Okullarda okutulan Andımız ve andımız içinde geçen kavramlar etrafında şekillenen tartışmaları izliyoruz son günlerde.
Bu kavramlardan biri de Türklük…
Sosyal medyada, siyasiler arasında yapılan yorumları okuyoruz.
Bu tartışmalara benzer herhangi bir tartışma Batı ülkelerinde yapılmaz.
Neden, çünkü orada üst kimlik konusunda tartışılmayan, tartışılması dahi akla getirilmeyen bir mutabakat vardır.
Mesela orada Türkiyelilik gibi bir safsataya rastlamazsınız, çünkü bir İngiliz’e milliyetini sorduğun zaman İngiltereliyim demez, İngiliz’im der. Fransız ya da Alman için de aynı şey söz konusudur.
İngiliz , Fransız ya da Alman üst kimliği üzerinden tartışma açılmaz.
Milleti var eden ana omurga hiçbir şekilde örselenmez, tartışmaya açılmaz.
Oralarda milliyet , vatandaşlık, din gibi meselelerde kafa karışıklığı yoktur.
Aslında bu meseleyi 20 yüzyılın başında Ziya Gökalp bir tanımıyla kökten halletmiştir. Türk milliyetçiliğinin kapısı olan Ziya Gökalp kimsin sorusuna; Türk milletindenim, İslam ümmetindenim diyerek cevap verir…
Sosyoloji, tarih, ilahiyat bilmemize gerek yoktur bunu söylemek, bu cevabı vermek için.
Bu tartışmalar olmasın diye aslında tarihte yolculuğa çıktığımızda Orhun âbideleri, öğütlerine kulak vermiş olsak yeter…
Orhun âbideleri, hakkında en yetkin eserlerden birini kendini Türk bilimine adamış olan Muharrem Ergin hoca vermiştir.
Orhun âbideleri, Göktürkler döneminde yazılmış olup hem bir öğüt hem bir vasiyet hem de bir rehber kitap niteliğindedir. Göktürkler döneminde tarihe not düşmek adına kayalara kazınmıştır.
Abide Bilge Kağan devrinin mahsulleridir. Birincisi olan Kül Tigin abidesini ağabeyi Bilge Kağan 732'de diktirmiş, ikincisi olan Bilge Kağan âbidesini de ölümünden bir yıl sonra 735'te kendi oğlu olan kağan diktirmiştir.
Üçüncü olarak verilen Tonyukuk âbidesi ise 720 - 725 senelerinde kendisi tarafından dikilmiştir.
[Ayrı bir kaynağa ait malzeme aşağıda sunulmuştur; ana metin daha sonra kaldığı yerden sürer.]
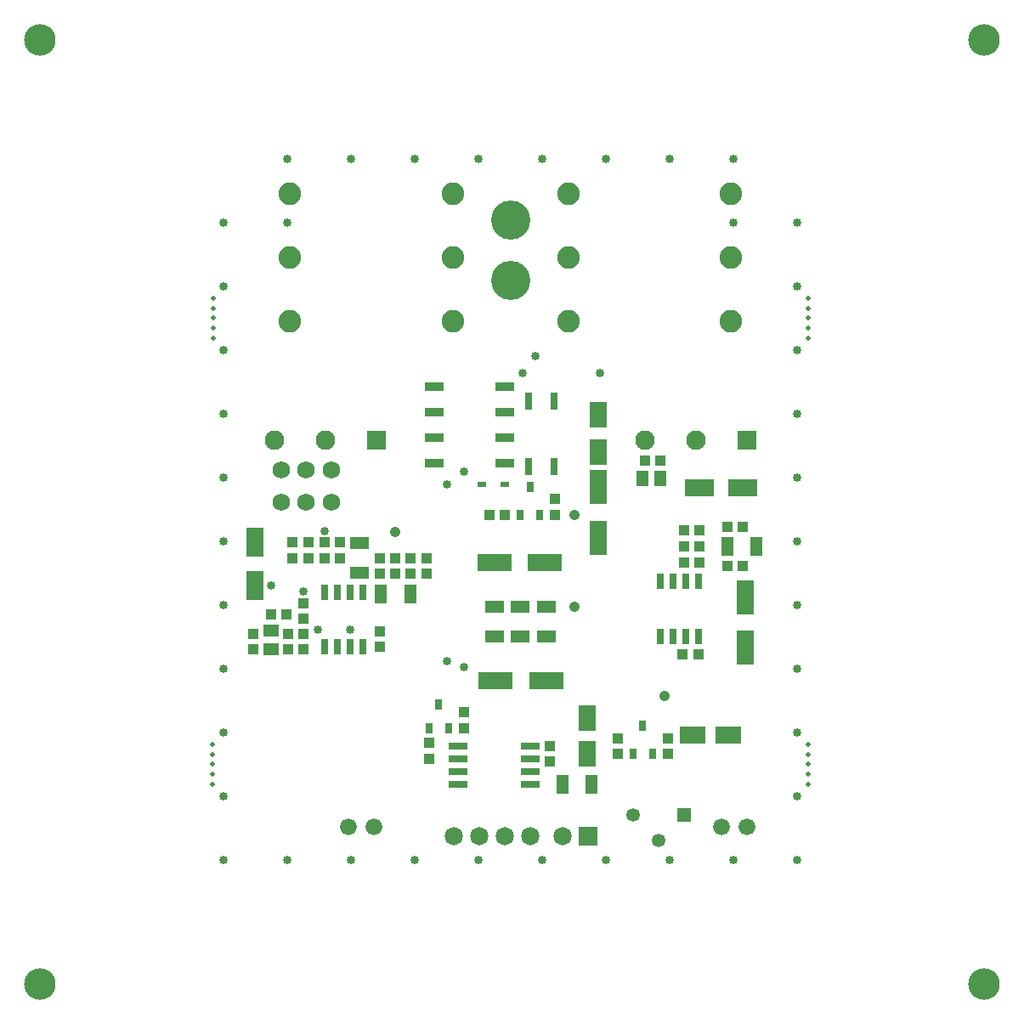
<source format=gts>
G04*
G04 #@! TF.GenerationSoftware,Altium Limited,Altium Designer,19.0.15 (446)*
G04*
G04 Layer_Color=8388736*
%FSLAX25Y25*%
%MOIN*%
G70*
G01*
G75*
%ADD10C,0.11811*%
%ADD32C,0.01968*%
%ADD51C,0.12402*%
%ADD52R,0.06890X0.13189*%
%ADD53R,0.06890X0.10433*%
%ADD54R,0.02953X0.04331*%
%ADD55R,0.07677X0.02953*%
%ADD56R,0.04331X0.04134*%
%ADD57R,0.04921X0.07480*%
%ADD58R,0.10433X0.06890*%
%ADD59R,0.02953X0.06890*%
%ADD60R,0.07677X0.03740*%
%ADD61R,0.06890X0.11614*%
%ADD62R,0.07480X0.04921*%
%ADD63R,0.02953X0.06299*%
%ADD64R,0.13189X0.06890*%
%ADD65R,0.04134X0.04331*%
%ADD66R,0.03740X0.02165*%
%ADD67R,0.07087X0.10433*%
%ADD68R,0.11614X0.06890*%
%ADD69R,0.04528X0.06102*%
%ADD70R,0.06102X0.04528*%
%ADD71C,0.07191*%
%ADD72C,0.06591*%
%ADD73C,0.05315*%
%ADD74R,0.05315X0.05315*%
%ADD75R,0.07191X0.07191*%
%ADD76C,0.06890*%
%ADD77R,0.07678X0.07678*%
%ADD78C,0.07678*%
%ADD79C,0.15355*%
%ADD80C,0.08859*%
%ADD81C,0.03347*%
%ADD82C,0.04091*%
D10*
X11811Y11811D02*
D03*
X381890D02*
D03*
Y381890D02*
D03*
X11811Y381890D02*
D03*
D32*
X312992Y105807D02*
D03*
Y101870D02*
D03*
Y97933D02*
D03*
Y90059D02*
D03*
Y93996D02*
D03*
X312992Y280807D02*
D03*
Y276870D02*
D03*
Y272933D02*
D03*
Y265059D02*
D03*
Y268996D02*
D03*
X79528Y105807D02*
D03*
Y101870D02*
D03*
Y97933D02*
D03*
Y90059D02*
D03*
Y93996D02*
D03*
X79626Y268996D02*
D03*
Y265059D02*
D03*
Y272933D02*
D03*
Y276870D02*
D03*
Y280807D02*
D03*
D51*
X11811Y11811D02*
D03*
X381890D02*
D03*
Y381890D02*
D03*
X11811D02*
D03*
D52*
X288336Y163407D02*
D03*
Y143553D02*
D03*
X230758Y206630D02*
D03*
Y186776D02*
D03*
D53*
X226230Y116007D02*
D03*
Y102056D02*
D03*
D54*
X164419Y112142D02*
D03*
X171899D02*
D03*
X168159Y121394D02*
D03*
X248172Y112923D02*
D03*
X251913Y102096D02*
D03*
X244432D02*
D03*
X203887Y206630D02*
D03*
X207628Y195803D02*
D03*
X200147D02*
D03*
D55*
X175738Y105075D02*
D03*
Y100075D02*
D03*
Y95075D02*
D03*
Y90075D02*
D03*
X204084Y105075D02*
D03*
Y100075D02*
D03*
Y95075D02*
D03*
Y90075D02*
D03*
D56*
X164321Y100134D02*
D03*
Y106236D02*
D03*
X178199Y118244D02*
D03*
Y112142D02*
D03*
X211860Y105055D02*
D03*
Y98953D02*
D03*
X238330Y102096D02*
D03*
Y108198D02*
D03*
X258015Y102096D02*
D03*
Y108198D02*
D03*
X110777Y178874D02*
D03*
Y184976D02*
D03*
X116880Y178874D02*
D03*
Y184976D02*
D03*
X123238Y178874D02*
D03*
Y184976D02*
D03*
X129340D02*
D03*
Y178874D02*
D03*
X115206Y161157D02*
D03*
Y155055D02*
D03*
X144931Y172575D02*
D03*
Y178677D02*
D03*
X151033Y172575D02*
D03*
Y178677D02*
D03*
X157135D02*
D03*
Y172575D02*
D03*
X163238D02*
D03*
Y178677D02*
D03*
X144931Y144032D02*
D03*
Y150134D02*
D03*
X213828Y195803D02*
D03*
Y201905D02*
D03*
X115206Y143047D02*
D03*
Y149150D02*
D03*
X109104D02*
D03*
Y143047D02*
D03*
X95324Y149150D02*
D03*
Y143047D02*
D03*
D57*
X216558Y90075D02*
D03*
X228172D02*
D03*
X145521Y164799D02*
D03*
X157135D02*
D03*
X281250Y183402D02*
D03*
X292864D02*
D03*
D58*
X281723Y109380D02*
D03*
X267772D02*
D03*
D59*
X203513Y214701D02*
D03*
X213513D02*
D03*
X203513Y240291D02*
D03*
X213513D02*
D03*
D60*
X166529Y216138D02*
D03*
Y226138D02*
D03*
Y246138D02*
D03*
Y236138D02*
D03*
X194088D02*
D03*
Y246138D02*
D03*
Y226138D02*
D03*
Y216138D02*
D03*
D61*
X96112Y168060D02*
D03*
Y184964D02*
D03*
D62*
X137057Y172968D02*
D03*
Y184583D02*
D03*
X210285Y159681D02*
D03*
Y148067D02*
D03*
X200049Y148067D02*
D03*
Y159681D02*
D03*
X190009Y148067D02*
D03*
Y159681D02*
D03*
D63*
X123258Y144032D02*
D03*
X128258D02*
D03*
X133257D02*
D03*
X138258D02*
D03*
X123258Y165488D02*
D03*
X128258D02*
D03*
X133257D02*
D03*
X138258D02*
D03*
X254950Y148165D02*
D03*
X259950D02*
D03*
X264950D02*
D03*
X269951D02*
D03*
X254950Y169622D02*
D03*
X259950D02*
D03*
X264950D02*
D03*
X269951D02*
D03*
D64*
X210271Y130842D02*
D03*
X190417D02*
D03*
X189925Y177201D02*
D03*
X209779D02*
D03*
D65*
X194045Y195803D02*
D03*
X187943D02*
D03*
X255167Y216965D02*
D03*
X249065D02*
D03*
X281250Y191177D02*
D03*
X287352D02*
D03*
X287352Y175626D02*
D03*
X281250D02*
D03*
X264320Y189602D02*
D03*
X270423D02*
D03*
X264320Y183411D02*
D03*
X270423D02*
D03*
X270435Y177210D02*
D03*
X264333D02*
D03*
X269931Y141079D02*
D03*
X263828D02*
D03*
X108317Y156630D02*
D03*
X102214D02*
D03*
D66*
X184990Y207614D02*
D03*
X194045D02*
D03*
D67*
X230758Y220213D02*
D03*
Y234976D02*
D03*
D68*
X287339Y206236D02*
D03*
X270436D02*
D03*
D69*
X247899Y209976D02*
D03*
X255182D02*
D03*
D70*
X102214Y150331D02*
D03*
Y143047D02*
D03*
D71*
X204143Y69582D02*
D03*
X194143D02*
D03*
X174143D02*
D03*
X184143D02*
D03*
X216704Y69622D02*
D03*
D72*
X132851Y73362D02*
D03*
X142851D02*
D03*
X278953Y73362D02*
D03*
X288953D02*
D03*
D73*
X244517Y77890D02*
D03*
X254517Y67890D02*
D03*
D74*
X264517Y77890D02*
D03*
D75*
X226704Y69622D02*
D03*
D76*
X116191Y213323D02*
D03*
X126033D02*
D03*
X106348D02*
D03*
Y200724D02*
D03*
X126033D02*
D03*
X116191D02*
D03*
D77*
X289069Y225016D02*
D03*
X143569D02*
D03*
D78*
X269069D02*
D03*
X249068D02*
D03*
X123568D02*
D03*
X103568D02*
D03*
D79*
X196318Y311416D02*
D03*
Y287794D02*
D03*
D80*
X218980Y296616D02*
D03*
X282877D02*
D03*
X218980Y321616D02*
D03*
X282877D02*
D03*
X218980Y271616D02*
D03*
X282877D02*
D03*
X109760Y296616D02*
D03*
X173659D02*
D03*
X109760Y321616D02*
D03*
X173659D02*
D03*
X109760Y271616D02*
D03*
X173659D02*
D03*
D81*
X258869Y335516D02*
D03*
X108869Y60516D02*
D03*
X233869Y335516D02*
D03*
X83868Y85516D02*
D03*
Y235516D02*
D03*
Y160516D02*
D03*
Y135516D02*
D03*
X233869Y60516D02*
D03*
X83868Y285516D02*
D03*
X283869Y310516D02*
D03*
X308869Y135516D02*
D03*
X83868Y260516D02*
D03*
X308869Y160516D02*
D03*
Y235516D02*
D03*
X83868Y60516D02*
D03*
X208869D02*
D03*
X83868Y310516D02*
D03*
Y185516D02*
D03*
Y110516D02*
D03*
X108869Y335516D02*
D03*
X83868Y210516D02*
D03*
X308869Y85516D02*
D03*
Y185516D02*
D03*
Y210516D02*
D03*
Y260516D02*
D03*
X133869Y335516D02*
D03*
X208869D02*
D03*
X308869Y60516D02*
D03*
X183869D02*
D03*
X308869Y310516D02*
D03*
X183869Y335516D02*
D03*
X308869Y285516D02*
D03*
Y110516D02*
D03*
X283869Y60516D02*
D03*
X108869Y310516D02*
D03*
X133869Y60516D02*
D03*
X158869Y335516D02*
D03*
X258869Y60516D02*
D03*
X283869Y335516D02*
D03*
X158869Y60516D02*
D03*
X171309Y207658D02*
D03*
X178199Y136158D02*
D03*
X171309Y138323D02*
D03*
X178199Y212634D02*
D03*
X206040Y258205D02*
D03*
X231250Y251413D02*
D03*
X201132Y251315D02*
D03*
X123238Y189543D02*
D03*
X115206Y165839D02*
D03*
X102313Y168047D02*
D03*
X133257Y150829D02*
D03*
X120718D02*
D03*
D82*
X256643Y124642D02*
D03*
X221468Y159681D02*
D03*
Y195803D02*
D03*
X151033Y189012D02*
D03*
M02*

</source>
Türk adının, Türk milletinin isminin geçtiği ilk Türkçe metindir bu yazıtlar...
İlk Türk tarih, taşlar üzerine nakşedilmiştir..
Türk devlet adamlarının milletiyle helalleşmesi, millete hesap vermesi, milletle hesaplamasıdır..
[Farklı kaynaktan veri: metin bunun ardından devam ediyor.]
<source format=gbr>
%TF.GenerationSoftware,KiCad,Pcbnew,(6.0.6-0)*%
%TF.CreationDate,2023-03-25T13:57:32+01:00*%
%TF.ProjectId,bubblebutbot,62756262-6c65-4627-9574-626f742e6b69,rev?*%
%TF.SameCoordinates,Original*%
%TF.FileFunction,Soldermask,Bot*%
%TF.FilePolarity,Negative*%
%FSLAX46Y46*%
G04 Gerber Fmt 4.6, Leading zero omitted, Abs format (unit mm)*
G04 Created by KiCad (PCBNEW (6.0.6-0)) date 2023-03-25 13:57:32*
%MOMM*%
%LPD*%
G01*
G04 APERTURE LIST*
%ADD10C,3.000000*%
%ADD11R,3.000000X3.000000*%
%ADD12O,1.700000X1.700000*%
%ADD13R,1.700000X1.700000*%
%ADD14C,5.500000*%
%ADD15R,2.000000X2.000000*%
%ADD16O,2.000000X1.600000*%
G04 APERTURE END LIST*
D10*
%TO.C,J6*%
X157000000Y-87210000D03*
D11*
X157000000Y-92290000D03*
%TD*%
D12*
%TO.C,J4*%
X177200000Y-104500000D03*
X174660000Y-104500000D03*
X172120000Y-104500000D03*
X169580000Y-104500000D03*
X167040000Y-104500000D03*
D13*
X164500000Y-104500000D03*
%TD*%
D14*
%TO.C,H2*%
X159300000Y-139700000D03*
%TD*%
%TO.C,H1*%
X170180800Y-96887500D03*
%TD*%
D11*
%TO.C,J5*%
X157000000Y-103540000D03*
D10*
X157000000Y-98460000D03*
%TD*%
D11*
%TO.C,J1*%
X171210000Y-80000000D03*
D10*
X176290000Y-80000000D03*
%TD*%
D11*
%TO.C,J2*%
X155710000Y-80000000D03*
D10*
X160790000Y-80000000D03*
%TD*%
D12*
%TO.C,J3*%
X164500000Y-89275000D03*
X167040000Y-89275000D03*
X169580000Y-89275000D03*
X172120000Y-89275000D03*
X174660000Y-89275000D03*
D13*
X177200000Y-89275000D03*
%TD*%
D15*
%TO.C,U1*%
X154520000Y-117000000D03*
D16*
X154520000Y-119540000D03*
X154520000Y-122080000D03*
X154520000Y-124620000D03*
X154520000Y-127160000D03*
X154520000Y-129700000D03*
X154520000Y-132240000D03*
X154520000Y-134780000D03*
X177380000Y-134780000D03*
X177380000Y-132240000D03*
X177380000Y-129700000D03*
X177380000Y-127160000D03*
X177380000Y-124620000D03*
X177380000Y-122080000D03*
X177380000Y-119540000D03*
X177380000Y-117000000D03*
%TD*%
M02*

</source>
Devlet ve milletin karşılıklı vazifeleri, Türk nizaminin, Türk töresinin, Türk medeniyetinin, yüksek Türk kültürünün büyük vesikasıdır
Orhun abideleri.. Türk askerî dehasının, Türk askerlik sanatının esaslarını da burada görürüz.
Türk gururunun ilahî yüksekliği, Türk feragat ve faziletinin büyük örneği de bu abidenin satırlarında ilmek ilmek işlenmiştir.
Türk içtimaî hayatinin ulvi tablosu., Türk edebiyatının ilk şaheseri 1250 yıl öncesinden bizlere seslenir..
Türk hitabet sanatının erişilmez şaheseri, Hükümdarâne eda ve ihtişamlı hitap tarzı, yalın ve keskin üslubun şaşırtıcı numunesi oradan Fatih Kanunnamesine, Gazi Mustafa Kemal Atatürk’ün nutkuna sirayet eder....
Bir kavmi bir millet yapabilecek eser olan Orhun âbideleri, Türk milletinin temel kitabı, anayasasıdır.
Asırlar içinden millî istikameti aydınlatan ışıktır, rehberdir..
Türk dilinin mübarek kaynağı, Türk yazı dilinin ilk, fakat harikulade duru örneğidir..
Türk yazı dilinin başlangıcını miladın ilk asırlarına çıkartan delilidir..
Türk ordusunun kuruluşunu en az 1250 sene öteye götüren vesikadır.
Türklüğün en büyük iftihar vesilesi olan eser Orhun âbideleri, insanlık aleminin sosyal muhteva bakımından en manalı mezar taşlarıdır…
Ve bu taşlarda bugüne ışık tutan atamız Büyük Bilge Kağan’ın şu sözler hala kulaklarımızdadır: Ey Türk! Üstte mavi gök çökmedikçe, altta yağız yer delinmedikçe, senin ilini ve töreni kim bozabilir?